In the records below, find the line that contains "(epsilon_r 4.5)" and the line that contains "(layerselection 0x00010fc_ffffffff)", then retype exactly those two lines and every line between them.
○ ○ ○
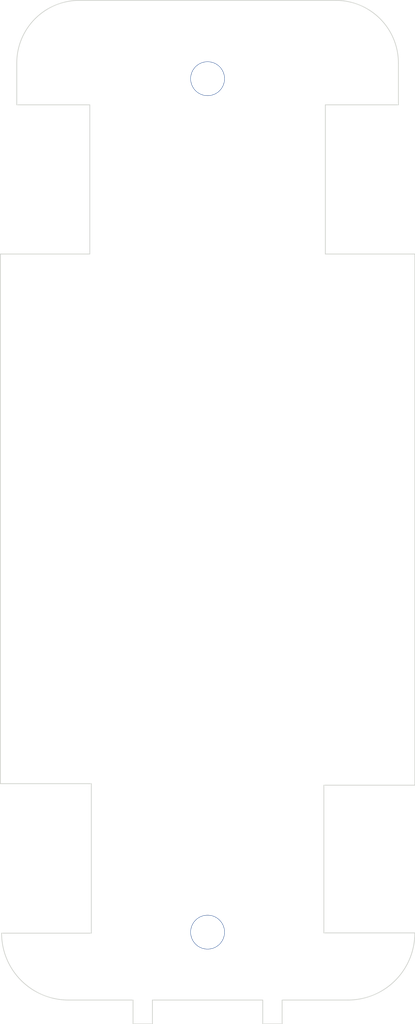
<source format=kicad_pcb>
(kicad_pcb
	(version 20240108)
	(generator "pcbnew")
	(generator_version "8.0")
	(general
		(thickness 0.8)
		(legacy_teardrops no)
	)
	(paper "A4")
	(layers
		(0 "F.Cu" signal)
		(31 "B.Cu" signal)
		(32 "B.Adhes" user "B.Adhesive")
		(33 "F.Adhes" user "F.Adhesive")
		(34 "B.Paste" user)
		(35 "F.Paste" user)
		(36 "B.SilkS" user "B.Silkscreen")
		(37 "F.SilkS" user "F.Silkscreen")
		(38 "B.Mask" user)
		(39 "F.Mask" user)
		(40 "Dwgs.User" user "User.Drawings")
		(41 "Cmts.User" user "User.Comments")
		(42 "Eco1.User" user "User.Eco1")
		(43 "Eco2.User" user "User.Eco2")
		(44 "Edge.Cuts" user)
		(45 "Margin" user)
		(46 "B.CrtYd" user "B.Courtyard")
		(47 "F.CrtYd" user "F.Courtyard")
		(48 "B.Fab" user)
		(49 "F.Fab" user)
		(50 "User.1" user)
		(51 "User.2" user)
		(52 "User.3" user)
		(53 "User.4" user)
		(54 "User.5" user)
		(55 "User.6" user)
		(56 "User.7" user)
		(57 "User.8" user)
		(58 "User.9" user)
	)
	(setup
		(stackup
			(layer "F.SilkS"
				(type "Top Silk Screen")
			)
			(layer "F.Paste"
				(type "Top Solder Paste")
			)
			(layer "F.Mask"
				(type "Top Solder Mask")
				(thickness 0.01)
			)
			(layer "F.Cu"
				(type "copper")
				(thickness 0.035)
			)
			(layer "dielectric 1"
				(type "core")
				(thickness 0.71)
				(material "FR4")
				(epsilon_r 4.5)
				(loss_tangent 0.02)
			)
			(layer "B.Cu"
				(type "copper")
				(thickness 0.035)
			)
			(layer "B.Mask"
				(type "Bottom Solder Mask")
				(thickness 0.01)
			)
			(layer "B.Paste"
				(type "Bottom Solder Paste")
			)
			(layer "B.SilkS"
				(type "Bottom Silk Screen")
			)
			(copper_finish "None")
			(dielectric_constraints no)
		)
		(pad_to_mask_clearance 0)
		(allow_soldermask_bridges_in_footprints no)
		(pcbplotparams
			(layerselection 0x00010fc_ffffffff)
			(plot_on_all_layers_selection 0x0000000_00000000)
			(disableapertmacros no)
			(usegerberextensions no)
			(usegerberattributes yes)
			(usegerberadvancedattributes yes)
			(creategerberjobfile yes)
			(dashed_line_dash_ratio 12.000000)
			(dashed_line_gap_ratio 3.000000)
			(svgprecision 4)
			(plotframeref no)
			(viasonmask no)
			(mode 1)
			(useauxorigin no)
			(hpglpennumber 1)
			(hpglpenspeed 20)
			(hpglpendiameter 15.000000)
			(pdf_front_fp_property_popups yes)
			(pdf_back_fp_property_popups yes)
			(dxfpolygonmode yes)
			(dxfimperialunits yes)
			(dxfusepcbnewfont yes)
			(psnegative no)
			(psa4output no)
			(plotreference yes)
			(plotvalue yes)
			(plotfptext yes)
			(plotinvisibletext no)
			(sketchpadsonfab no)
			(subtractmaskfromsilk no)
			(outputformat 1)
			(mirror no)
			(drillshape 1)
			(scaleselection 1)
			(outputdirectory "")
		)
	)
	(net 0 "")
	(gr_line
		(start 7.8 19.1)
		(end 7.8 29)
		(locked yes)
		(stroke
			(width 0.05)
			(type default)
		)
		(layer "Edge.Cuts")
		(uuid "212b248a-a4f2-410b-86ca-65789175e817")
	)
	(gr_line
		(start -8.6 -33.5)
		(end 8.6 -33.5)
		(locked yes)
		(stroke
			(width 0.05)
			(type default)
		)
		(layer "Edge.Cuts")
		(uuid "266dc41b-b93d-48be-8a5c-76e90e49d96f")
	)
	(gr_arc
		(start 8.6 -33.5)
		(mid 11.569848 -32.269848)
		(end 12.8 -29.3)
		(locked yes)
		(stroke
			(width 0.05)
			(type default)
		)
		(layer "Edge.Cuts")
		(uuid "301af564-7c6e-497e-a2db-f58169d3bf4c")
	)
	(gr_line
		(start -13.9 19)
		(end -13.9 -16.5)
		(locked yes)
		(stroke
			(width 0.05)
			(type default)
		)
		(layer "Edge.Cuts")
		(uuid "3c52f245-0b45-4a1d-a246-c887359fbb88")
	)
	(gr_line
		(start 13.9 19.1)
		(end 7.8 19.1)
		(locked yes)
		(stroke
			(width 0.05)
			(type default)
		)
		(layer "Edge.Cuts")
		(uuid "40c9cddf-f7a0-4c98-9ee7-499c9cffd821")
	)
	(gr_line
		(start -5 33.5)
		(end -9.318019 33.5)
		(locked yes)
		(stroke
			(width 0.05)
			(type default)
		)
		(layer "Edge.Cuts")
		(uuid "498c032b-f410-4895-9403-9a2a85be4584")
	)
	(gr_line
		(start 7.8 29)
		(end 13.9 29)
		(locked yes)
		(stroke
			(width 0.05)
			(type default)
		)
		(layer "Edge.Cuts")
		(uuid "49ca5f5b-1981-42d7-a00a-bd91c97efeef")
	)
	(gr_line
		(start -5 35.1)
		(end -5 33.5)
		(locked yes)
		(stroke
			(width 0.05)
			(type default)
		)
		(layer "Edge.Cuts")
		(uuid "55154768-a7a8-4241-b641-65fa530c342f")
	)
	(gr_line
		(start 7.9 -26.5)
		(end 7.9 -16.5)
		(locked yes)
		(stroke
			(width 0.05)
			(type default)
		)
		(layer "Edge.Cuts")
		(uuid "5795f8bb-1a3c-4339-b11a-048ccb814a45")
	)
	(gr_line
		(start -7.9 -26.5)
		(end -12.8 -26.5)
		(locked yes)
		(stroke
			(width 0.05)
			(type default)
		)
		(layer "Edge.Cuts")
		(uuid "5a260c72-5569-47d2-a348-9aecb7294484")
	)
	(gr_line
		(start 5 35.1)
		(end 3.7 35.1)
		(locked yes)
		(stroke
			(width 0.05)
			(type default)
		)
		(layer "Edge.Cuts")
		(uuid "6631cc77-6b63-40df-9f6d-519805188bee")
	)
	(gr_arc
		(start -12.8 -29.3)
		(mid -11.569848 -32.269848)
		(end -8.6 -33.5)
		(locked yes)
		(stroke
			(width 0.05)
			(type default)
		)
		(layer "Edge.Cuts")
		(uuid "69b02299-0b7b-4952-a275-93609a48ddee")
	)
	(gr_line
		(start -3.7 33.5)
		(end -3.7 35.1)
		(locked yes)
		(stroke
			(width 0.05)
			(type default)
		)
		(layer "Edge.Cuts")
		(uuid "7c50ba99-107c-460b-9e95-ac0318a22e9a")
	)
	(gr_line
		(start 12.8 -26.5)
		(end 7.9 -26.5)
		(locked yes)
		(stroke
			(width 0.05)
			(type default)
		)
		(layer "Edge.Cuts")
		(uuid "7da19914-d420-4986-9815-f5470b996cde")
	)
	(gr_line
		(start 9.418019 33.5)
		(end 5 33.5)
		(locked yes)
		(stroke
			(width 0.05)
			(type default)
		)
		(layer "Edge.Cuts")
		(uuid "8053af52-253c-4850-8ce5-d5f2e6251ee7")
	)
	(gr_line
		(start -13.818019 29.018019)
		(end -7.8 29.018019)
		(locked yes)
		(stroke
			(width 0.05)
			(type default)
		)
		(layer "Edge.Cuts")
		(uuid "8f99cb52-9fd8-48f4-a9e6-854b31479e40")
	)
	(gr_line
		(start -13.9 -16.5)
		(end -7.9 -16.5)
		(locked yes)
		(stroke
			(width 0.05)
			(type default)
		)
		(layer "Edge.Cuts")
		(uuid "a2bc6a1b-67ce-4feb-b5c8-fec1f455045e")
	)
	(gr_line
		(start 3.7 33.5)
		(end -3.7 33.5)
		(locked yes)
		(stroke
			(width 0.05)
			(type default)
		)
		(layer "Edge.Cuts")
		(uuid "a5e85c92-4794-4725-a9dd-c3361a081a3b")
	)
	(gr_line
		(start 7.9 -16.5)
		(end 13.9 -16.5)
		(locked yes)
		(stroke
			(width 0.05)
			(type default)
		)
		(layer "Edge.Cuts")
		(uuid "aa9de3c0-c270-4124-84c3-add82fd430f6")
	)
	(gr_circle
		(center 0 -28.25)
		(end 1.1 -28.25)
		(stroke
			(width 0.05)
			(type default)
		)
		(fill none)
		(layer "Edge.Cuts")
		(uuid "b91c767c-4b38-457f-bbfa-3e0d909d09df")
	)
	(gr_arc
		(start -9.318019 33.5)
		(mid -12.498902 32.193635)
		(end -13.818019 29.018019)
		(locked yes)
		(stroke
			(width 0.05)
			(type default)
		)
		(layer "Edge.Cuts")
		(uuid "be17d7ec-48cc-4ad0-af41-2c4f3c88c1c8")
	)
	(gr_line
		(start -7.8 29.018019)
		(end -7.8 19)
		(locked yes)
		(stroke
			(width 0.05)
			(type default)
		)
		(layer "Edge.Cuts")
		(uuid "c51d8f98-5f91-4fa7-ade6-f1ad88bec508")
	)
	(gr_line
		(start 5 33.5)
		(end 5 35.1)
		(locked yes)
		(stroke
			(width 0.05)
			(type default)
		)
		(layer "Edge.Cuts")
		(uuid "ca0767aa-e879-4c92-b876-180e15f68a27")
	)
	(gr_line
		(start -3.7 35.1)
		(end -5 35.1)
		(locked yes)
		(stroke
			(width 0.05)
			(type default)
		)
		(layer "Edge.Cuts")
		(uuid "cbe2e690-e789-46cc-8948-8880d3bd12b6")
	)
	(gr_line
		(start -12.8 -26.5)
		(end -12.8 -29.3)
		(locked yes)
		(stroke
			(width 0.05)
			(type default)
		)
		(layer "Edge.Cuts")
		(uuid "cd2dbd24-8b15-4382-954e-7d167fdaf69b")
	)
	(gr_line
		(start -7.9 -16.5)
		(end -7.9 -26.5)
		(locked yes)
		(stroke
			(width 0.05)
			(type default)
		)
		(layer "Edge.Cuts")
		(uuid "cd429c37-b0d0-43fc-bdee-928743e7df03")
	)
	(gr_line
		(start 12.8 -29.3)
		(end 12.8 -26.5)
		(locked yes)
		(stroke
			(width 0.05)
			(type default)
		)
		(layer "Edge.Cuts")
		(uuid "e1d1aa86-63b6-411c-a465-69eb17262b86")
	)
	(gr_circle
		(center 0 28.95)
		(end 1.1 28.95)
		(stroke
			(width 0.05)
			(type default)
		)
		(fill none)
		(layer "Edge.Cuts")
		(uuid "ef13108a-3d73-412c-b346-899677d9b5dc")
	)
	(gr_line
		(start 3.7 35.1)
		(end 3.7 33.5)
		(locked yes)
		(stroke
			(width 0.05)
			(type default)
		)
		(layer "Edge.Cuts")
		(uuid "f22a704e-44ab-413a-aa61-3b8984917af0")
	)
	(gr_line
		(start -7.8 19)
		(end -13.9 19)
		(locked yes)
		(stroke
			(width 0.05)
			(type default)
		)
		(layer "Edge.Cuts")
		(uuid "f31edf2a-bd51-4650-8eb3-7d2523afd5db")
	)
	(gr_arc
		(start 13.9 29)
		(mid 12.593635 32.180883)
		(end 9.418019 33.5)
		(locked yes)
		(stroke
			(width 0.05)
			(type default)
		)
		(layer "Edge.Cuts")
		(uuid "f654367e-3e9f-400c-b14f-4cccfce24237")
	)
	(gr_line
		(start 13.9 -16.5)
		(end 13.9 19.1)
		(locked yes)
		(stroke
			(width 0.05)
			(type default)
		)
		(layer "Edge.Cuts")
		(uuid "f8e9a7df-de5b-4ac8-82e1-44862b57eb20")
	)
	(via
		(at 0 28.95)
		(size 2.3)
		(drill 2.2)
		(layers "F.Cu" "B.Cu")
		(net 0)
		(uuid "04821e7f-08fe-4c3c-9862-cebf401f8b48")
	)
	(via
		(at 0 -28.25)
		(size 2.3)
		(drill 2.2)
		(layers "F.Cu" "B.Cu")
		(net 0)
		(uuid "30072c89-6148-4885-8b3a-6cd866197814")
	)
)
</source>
○ ○ ○
* _Exercise output_
				(epsilon_r 4.5)
				(loss_tangent 0.02)
			)
			(layer "B.Cu"
				(type "copper")
				(thickness 0.035)
			)
			(layer "B.Mask"
				(type "Bottom Solder Mask")
				(thickness 0.01)
			)
			(layer "B.Paste"
				(type "Bottom Solder Paste")
			)
			(layer "B.SilkS"
				(type "Bottom Silk Screen")
			)
			(copper_finish "None")
			(dielectric_constraints no)
		)
		(pad_to_mask_clearance 0)
		(allow_soldermask_bridges_in_footprints no)
		(pcbplotparams
			(layerselection 0x00010fc_ffffffff)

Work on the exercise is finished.